Six
Mac
‘Witnesses?’ Mac asked.
‘Over east, 500 feet or so, are some estates,’ Gondal said. ‘But there’s trees blocking any noise the killers might have made. Even the chainsaw. There’s nothing around here. It still amazes me that you can find remote places like this in London. Great for containing the crime scene, terrible for witnesses.’
Mac nodded. It was the damn reason the killers chose this place for the hit.
Gondal said: ‘I sent a guy out to fingerprint the phone the initial call to the police was made from. And a guy hunting for CCTV. Out here, no one cruising past would have seen or heard anything, so the caller might actually have been present during the carnage. It was all the way over in Greenwich, weirdly. That seems off to me. Someone feeling a sudden bout of guilt, maybe.’
Good idea. But these killers were professional. Nobody would find CCTV footage of any use, and the fingerprint man would return with the bad news that the phone box had been wiped clean. Mac asked if anyone had been inside the house yet.
‘Just the FOA and the paramedics, but they were careful. We were about to head in. The pathologist isn’t here y— oh, here we go.’
Two thick beams of light splashed over them as the uniforms barring the entrance to the area had admitted another vehicle. A middle-aged man got out, nice and slow for his £40 per hour. He waved, then went to the back of his vehicle to suit up.
The detectives shook hands with the pathologist. Mac explained for about the fifth time how he’d lacerated his ear: car door. The pathologist was on call tonight, like Mac’s team, and moaned about having to bring his dog, which they saw in the back of his car. Mac couldn’t resist a stroke of its fur – it accepted happily. The pathologist clapped his hands together when he was told that the bodies inside were probably not in whole form, like a guy getting ready for a challenge.
The borough detectives offered to hang around – akin to saying the murder squad needed them – but Mac gave them a firm no, thanks, we’ve got it covered, go find a stolen cat or something. The locals made their exit, somewhat reluctantly, like partygoers turned away from a nightclub door. Everyone else went indoors, except Mac, who chose to remain outside for the time being to think to his iPod music. It was how he did things sometimes.
Everyone spread out once inside. The bodies were the pathologist’s domain, so nobody touched them. They stepped around blood and body bits as if they were pieces of furniture, taking photos and bagging and dusting things because you never knew what insignificant piece of nothingness might provide the breakthrough.

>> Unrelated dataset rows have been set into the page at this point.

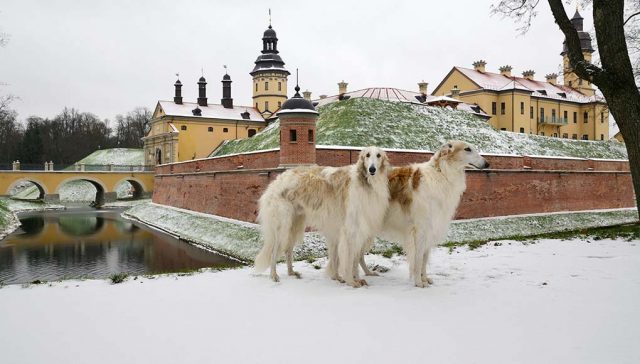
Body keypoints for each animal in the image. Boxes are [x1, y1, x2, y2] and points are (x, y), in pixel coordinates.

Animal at [252, 147, 388, 288]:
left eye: (378, 155)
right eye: (367, 155)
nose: (372, 169)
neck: (364, 183)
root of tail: (275, 182)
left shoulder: (347, 231)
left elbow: (348, 259)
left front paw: (345, 278)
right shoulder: (350, 231)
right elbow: (349, 259)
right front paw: (351, 281)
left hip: (295, 226)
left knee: (288, 250)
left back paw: (291, 272)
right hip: (282, 226)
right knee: (274, 252)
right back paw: (274, 275)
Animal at [372, 142, 488, 288]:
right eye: (467, 149)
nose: (487, 164)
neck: (441, 174)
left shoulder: (429, 229)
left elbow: (424, 259)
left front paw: (425, 279)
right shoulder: (420, 229)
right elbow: (418, 258)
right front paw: (418, 282)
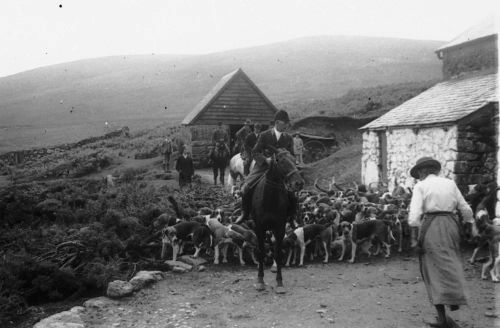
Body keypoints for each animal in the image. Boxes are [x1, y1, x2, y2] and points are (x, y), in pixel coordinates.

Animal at [250, 147, 304, 294]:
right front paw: (260, 280)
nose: (299, 183)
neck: (270, 199)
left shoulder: (280, 227)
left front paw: (279, 282)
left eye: (294, 160)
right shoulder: (260, 228)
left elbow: (279, 253)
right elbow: (261, 251)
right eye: (282, 161)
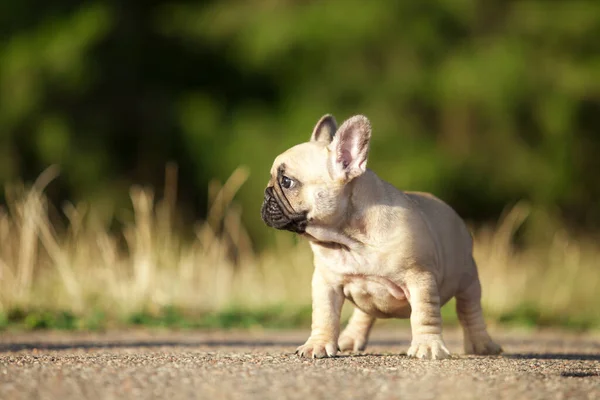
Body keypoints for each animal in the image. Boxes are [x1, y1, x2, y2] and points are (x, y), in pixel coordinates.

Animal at [262, 113, 502, 360]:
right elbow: (324, 316)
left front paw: (427, 346)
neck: (350, 241)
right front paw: (317, 344)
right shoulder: (326, 283)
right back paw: (350, 339)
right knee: (364, 314)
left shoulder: (421, 279)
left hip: (468, 279)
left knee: (469, 311)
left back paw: (483, 345)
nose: (266, 194)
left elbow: (425, 314)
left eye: (287, 181)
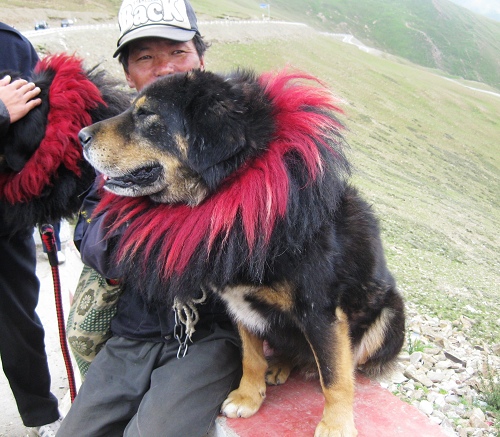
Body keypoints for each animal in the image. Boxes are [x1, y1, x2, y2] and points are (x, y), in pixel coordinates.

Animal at [79, 70, 406, 434]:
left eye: (147, 113)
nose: (81, 136)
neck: (236, 199)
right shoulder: (238, 305)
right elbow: (251, 358)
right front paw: (248, 397)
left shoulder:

The MIT detectives on the next shift arrived shortly afterwards. One was a slimeball DC called Downey, one day from the end of his police career. Two HAT guys left to pursue enquiry avenues, but Gondal chose to stay. They filed past their boss and went inside. Mac continued to look around outside, thinking, to a backdrop of loud rock music.
When finally he entered, he was called to a body in a white suit. Or, more correctly, body parts in a white suit. Or what technically should be described as a red suit.
‘I think it’s him, sir,’ Gondal said. He searched his superior’s face for an emotion. Mac was staring down at the head, which was a good five feet from the nearest part of the rest of the body. It was impossible to recognise the face, of course, because the face had gone. Literally. And not because of the chainsaw: it had been peeled away carefully. A bloody knife, surely the surgical instrument, had already been bagged. It would go for DNA testing, and the scientists would shake with anticipation.
A typical home in this mess would have required a long face, a shake of the head, an angry or saddened tone, and the detectives stuck to the script. Every cop in London would be glad Ronald Grafton was out of the picture, but an abattoir was no place for rejoicing. Plus, cops didn’t want their jobs taken away by street justice. And there were two other victims, who might turn out to be law-abiding citizens. So, there were counteracting emotions at play, which explained a host of neutral expressions.
‘It might have been a trophy,’ Gondal said, referring to the face. They hadn’t found it.
Mac doubted they ever would.
There was a shout from the lounge. Gondal and Mac headed that way. They knew the tone of that shout. It meant one of their team had found an important clue. The hand of lawful justice might still get a role in this case.
In the living room, a detective stood by the dead woman on the sofa, holding aloft a necklace in a pair of tweezers.
‘Our bad guy is Davey-boy,’ the detective said with a grin, as if the case had already been solved.
Mac and Gondal closed in carefully, stepping on boards placed so that shoes wouldn’t crush evidence, while the slimeball DC Downey took out his phone and sent a text about this new development to someone who had no business knowing. All three stared at the swinging pendant, and understood the detective’s cry of glee. It was the sort of clue that detectives dreamed of: a military identification tag.